Exercise objective:
Retype each of the records below character for character, without changing anything.

(Collection entries)
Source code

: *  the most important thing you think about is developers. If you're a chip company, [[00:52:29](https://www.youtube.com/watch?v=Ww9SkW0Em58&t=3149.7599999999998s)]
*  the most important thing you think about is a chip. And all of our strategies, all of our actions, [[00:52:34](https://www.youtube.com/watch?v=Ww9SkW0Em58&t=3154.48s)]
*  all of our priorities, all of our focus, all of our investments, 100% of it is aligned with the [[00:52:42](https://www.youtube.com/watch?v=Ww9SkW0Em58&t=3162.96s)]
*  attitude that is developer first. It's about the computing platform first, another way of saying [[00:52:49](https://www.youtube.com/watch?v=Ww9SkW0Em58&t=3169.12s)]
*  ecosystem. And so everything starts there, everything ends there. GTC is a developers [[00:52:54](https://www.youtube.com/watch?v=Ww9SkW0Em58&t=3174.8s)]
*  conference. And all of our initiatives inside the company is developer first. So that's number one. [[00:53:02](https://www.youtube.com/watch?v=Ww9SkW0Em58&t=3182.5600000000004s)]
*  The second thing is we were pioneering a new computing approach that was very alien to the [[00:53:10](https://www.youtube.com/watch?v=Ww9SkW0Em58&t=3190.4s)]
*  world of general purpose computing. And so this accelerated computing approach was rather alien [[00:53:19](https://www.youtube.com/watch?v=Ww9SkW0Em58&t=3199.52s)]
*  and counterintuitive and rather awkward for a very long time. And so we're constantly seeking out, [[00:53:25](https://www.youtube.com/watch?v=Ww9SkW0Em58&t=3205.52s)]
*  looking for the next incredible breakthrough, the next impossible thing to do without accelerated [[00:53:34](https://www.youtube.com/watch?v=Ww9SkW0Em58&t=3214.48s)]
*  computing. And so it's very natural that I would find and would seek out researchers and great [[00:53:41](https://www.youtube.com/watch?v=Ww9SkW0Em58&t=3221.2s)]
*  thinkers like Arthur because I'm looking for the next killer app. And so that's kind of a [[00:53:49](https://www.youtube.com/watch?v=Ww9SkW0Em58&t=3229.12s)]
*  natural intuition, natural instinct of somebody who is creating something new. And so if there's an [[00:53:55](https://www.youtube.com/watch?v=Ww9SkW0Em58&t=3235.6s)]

Expected answer:
Source code

: *  the most important thing you think about is developers. If you're a chip company, [[00:52:29](https://www.youtube.com/watch?v=Ww9SkW0Em58&t=3149.7599999999998s)]
*  the most important thing you think about is a chip. And all of our strategies, all of our actions, [[00:52:34](https://www.youtube.com/watch?v=Ww9SkW0Em58&t=3154.48s)]
*  all of our priorities, all of our focus, all of our investments, 100% of it is aligned with the [[00:52:42](https://www.youtube.com/watch?v=Ww9SkW0Em58&t=3162.96s)]
*  attitude that is developer first. It's about the computing platform first, another way of saying [[00:52:49](https://www.youtube.com/watch?v=Ww9SkW0Em58&t=3169.12s)]
*  ecosystem. And so everything starts there, everything ends there. GTC is a developers [[00:52:54](https://www.youtube.com/watch?v=Ww9SkW0Em58&t=3174.8s)]
*  conference. And all of our initiatives inside the company is developer first. So that's number one. [[00:53:02](https://www.youtube.com/watch?v=Ww9SkW0Em58&t=3182.5600000000004s)]
*  The second thing is we were pioneering a new computing approach that was very alien to the [[00:53:10](https://www.youtube.com/watch?v=Ww9SkW0Em58&t=3190.4s)]
*  world of general purpose computing. And so this accelerated computing approach was rather alien [[00:53:19](https://www.youtube.com/watch?v=Ww9SkW0Em58&t=3199.52s)]
*  and counterintuitive and rather awkward for a very long time. And so we're constantly seeking out, [[00:53:25](https://www.youtube.com/watch?v=Ww9SkW0Em58&t=3205.52s)]
*  looking for the next incredible breakthrough, the next impossible thing to do without accelerated [[00:53:34](https://www.youtube.com/watch?v=Ww9SkW0Em58&t=3214.48s)]
*  computing. And so it's very natural that I would find and would seek out researchers and great [[00:53:41](https://www.youtube.com/watch?v=Ww9SkW0Em58&t=3221.2s)]
*  thinkers like Arthur because I'm looking for the next killer app. And so that's kind of a [[00:53:49](https://www.youtube.com/watch?v=Ww9SkW0Em58&t=3229.12s)]
*  natural intuition, natural instinct of somebody who is creating something new. And so if there's an [[00:53:55](https://www.youtube.com/watch?v=Ww9SkW0Em58&t=3235.6s)]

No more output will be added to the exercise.